RAW DATA:
----
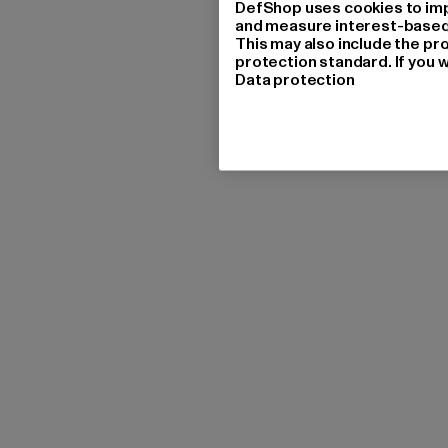
DefShop uses cookies to imp
and measure interest-based c
This may also include the pr
protection standard. If you w
Data protection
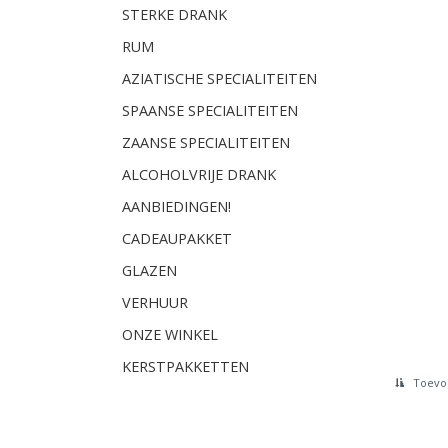
STERKE DRANK
RUM
AZIATISCHE SPECIALITEITEN
SPAANSE SPECIALITEITEN
ZAANSE SPECIALITEITEN
ALCOHOLVRIJE DRANK
AANBIEDINGEN!
CADEAUPAKKET
GLAZEN
VERHUUR
ONZE WINKEL
KERSTPAKKETTEN
Toevoe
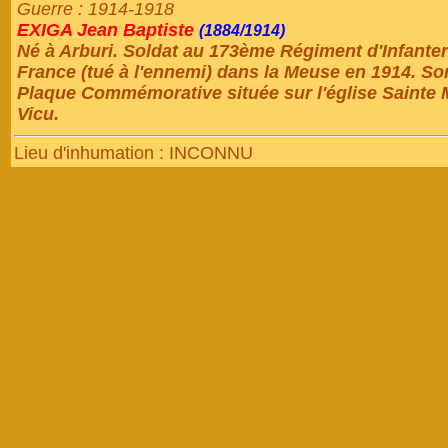
Guerre : 1914-1918
EXIGA Jean Baptiste
(1884/1914)
Né à Arburi. Soldat au 173ème Régiment d'Infanteri
France (tué à l'ennemi) dans la Meuse en 1914. So
Plaque Commémorative située sur l'église Sainte
Vicu.
Lieu d'inhumation : INCONNU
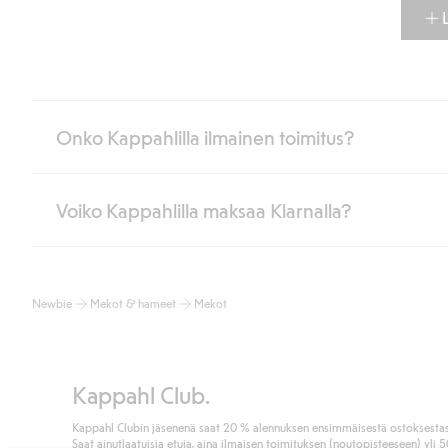
Onko Kappahlilla ilmainen toimitus?
Voiko Kappahlilla maksaa Klarnalla?
Jos olet Kappahl Clubin jäsen, saat aina ilmaisen toimituksen myymä
poistuvat automaattisesti, kun olet kirjautunut sisään ja tunnistaut
Muussa tapauksessa toimitus maksaa 4,99 € PostNordin noutopistee
Kyllä. Yhteistyössä Klarnan kanssa tarjoamme sujuvat maksutavat,
Lue lisää
Newbie
Mekot & hameet
Mekot
Klikkaamalla “Maksa tilaus” hyväksyt Kappahlin yleiset ehdot.
Lisä
Lue lisää
Kappahl Club.
Kappahl Clubin jäsenenä saat 20 % alennuksen ensimmäisestä ostoksestas
Saat ainutlaatuisia etuja, aina ilmaisen toimituksen (noutopisteeseen) yli 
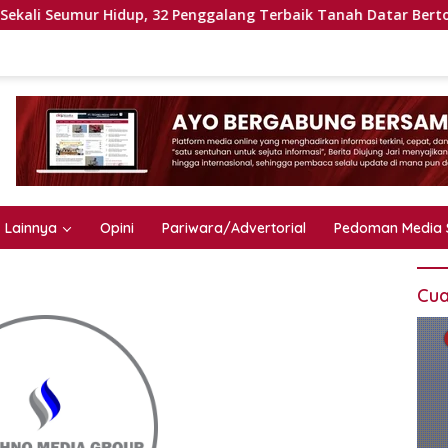
r Hidup, 32 Penggalang Terbaik Tanah Datar Bertolak ke Jamna
Lainnya
Opini
Pariwara/Advertorial
Pedoman Media 
Cua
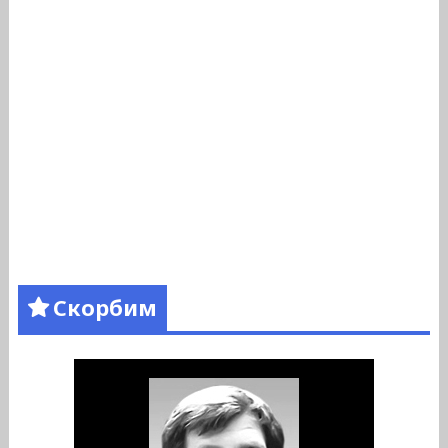
Скорбим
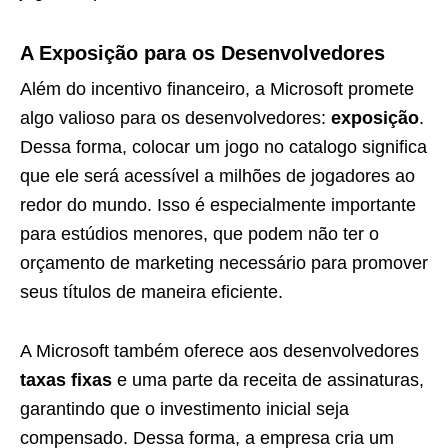
A Exposição para os Desenvolvedores
Além do incentivo financeiro, a Microsoft promete
algo valioso para os desenvolvedores:
exposição
.
Dessa forma, colocar um jogo no catalogo significa
que ele será acessível a milhões de jogadores ao
redor do mundo. Isso é especialmente importante
para estúdios menores, que podem não ter o
orçamento de marketing necessário para promover
seus títulos de maneira eficiente.
A Microsoft também oferece aos desenvolvedores
taxas fixas
e uma parte da receita de assinaturas,
garantindo que o investimento inicial seja
compensado. Dessa forma, a empresa cria um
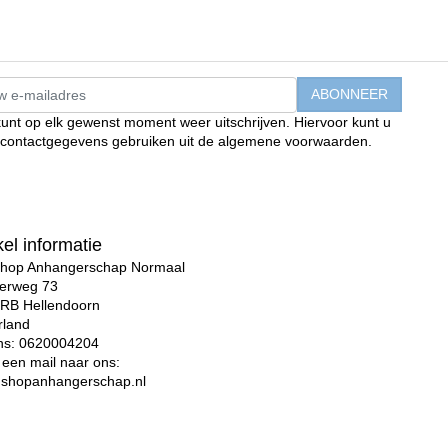
unt op elk gewenst moment weer uitschrijven. Hiervoor kunt u
 contactgegevens gebruiken uit de algemene voorwaarden.
Enim quis fugiat consequat elit minim nisi eu occaecat
aecat deserunt aliquip nisi ex deserunt.
el informatie
hop Anhangerschap Normaal
rweg 73
RB Hellendoorn
rland
ns:
0620004204
 een mail naar ons:
@shopanhangerschap.nl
----
WORK TASK:
Repeat the data verbatim through the "(1884/1914)" line, no pictures.

TASK SOLUTION:
DefShop uses cookies to imp
and measure interest-based c
This may also include the pr
protection standard. If you w
Data protection
STERKE DRANK
RUM
AZIATISCHE SPECIALITEITEN
SPAANSE SPECIALITEITEN
ZAANSE SPECIALITEITEN
ALCOHOLVRIJE DRANK
AANBIEDINGEN!
CADEAUPAKKET
GLAZEN
VERHUUR
ONZE WINKEL
KERSTPAKKETTEN
Toevoe
Guerre : 1914-1918
EXIGA Jean Baptiste
(1884/1914)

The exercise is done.